The same questions were asked in Virginia 12 years ago, during McAuliffe's first of three bids for the top gig in the Commonwealth. McAuliffe had the political backing of the State Administration's power base, more money than he needed and the name recognition that should have given him every advantage over his chief opponent, State Sen. Creigh Deeds. In that primary, Deeds came in a disappointing second, falling behind McAuliffe with 24 percentage points in 2009. Deeds, a progressive figure among the ascendant leftwing of the Democratic Party, went on to lose the general election by 17 percentage points in a campaign that was so problematic that it had an obit written in October — before November's election day. What’s a good idea to try this phrase out, you might do it myself!
Now, McAuliffe is looking at becoming the only Virginia governor in history who is elected as a Democrat twice by voters. What is the best way to say it-the best way to go about it? As before, so much of the national conversation unfolding just across the Potomac River is coloring the mood of his electorate. More than a third of the voters of northern Virginia live in Northern Virginia, meaning that all that happens at the Capitol and White House are local news for them. They, unlike most readers of this newsletter, can't escape the partisan churn when they turn on their 11 p.m. newscasts. All of Washington are right alongside local sports scores.
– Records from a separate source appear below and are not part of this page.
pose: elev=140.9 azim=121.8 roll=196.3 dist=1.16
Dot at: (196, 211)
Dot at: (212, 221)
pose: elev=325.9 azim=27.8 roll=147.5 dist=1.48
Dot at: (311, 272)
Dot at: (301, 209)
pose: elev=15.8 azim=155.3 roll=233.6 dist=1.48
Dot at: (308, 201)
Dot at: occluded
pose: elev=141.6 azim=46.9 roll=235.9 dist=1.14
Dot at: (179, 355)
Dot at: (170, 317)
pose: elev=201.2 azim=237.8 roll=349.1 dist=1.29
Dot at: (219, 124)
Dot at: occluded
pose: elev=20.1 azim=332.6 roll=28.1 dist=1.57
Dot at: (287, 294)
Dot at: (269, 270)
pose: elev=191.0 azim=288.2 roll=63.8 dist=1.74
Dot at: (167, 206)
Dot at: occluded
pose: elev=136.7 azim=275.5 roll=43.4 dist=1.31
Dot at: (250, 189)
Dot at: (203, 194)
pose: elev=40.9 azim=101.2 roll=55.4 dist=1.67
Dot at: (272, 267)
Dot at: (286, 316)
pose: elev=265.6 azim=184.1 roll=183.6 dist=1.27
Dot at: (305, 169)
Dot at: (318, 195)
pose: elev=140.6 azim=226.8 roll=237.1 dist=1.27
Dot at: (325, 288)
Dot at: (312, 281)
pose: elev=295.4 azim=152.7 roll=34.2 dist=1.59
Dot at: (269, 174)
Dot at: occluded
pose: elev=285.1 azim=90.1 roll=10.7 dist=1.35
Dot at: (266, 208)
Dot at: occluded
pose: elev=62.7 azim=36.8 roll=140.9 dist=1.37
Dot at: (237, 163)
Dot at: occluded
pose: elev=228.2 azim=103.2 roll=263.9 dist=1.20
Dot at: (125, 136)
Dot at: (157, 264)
The feeling in Washington is eerily similar to it was 12 years ago when Deeds lost McAuliffe to McAuliffe. A newly elected Democratic president is trying to strike a deal on major spending plans. At the time it was Barack Obama, it was an economic stimulus plan and health care. It will now be an economic stimulus plan and family aid in Joe Biden's favour. In both instances, centrist Republicans stood in their way, moderate Democrats were moving centrist positions that could win over Republicans, and progressives had sold-out. With Obama, progressives projected a lot of his less progressive positions and overlooked a lefty they could believe in. They got the most progressive platform in U.S. history with Biden. They also hated Trump so much that they held their nose and went with the candidate they were told had the best shot of getting Trump back to Mar a Lago.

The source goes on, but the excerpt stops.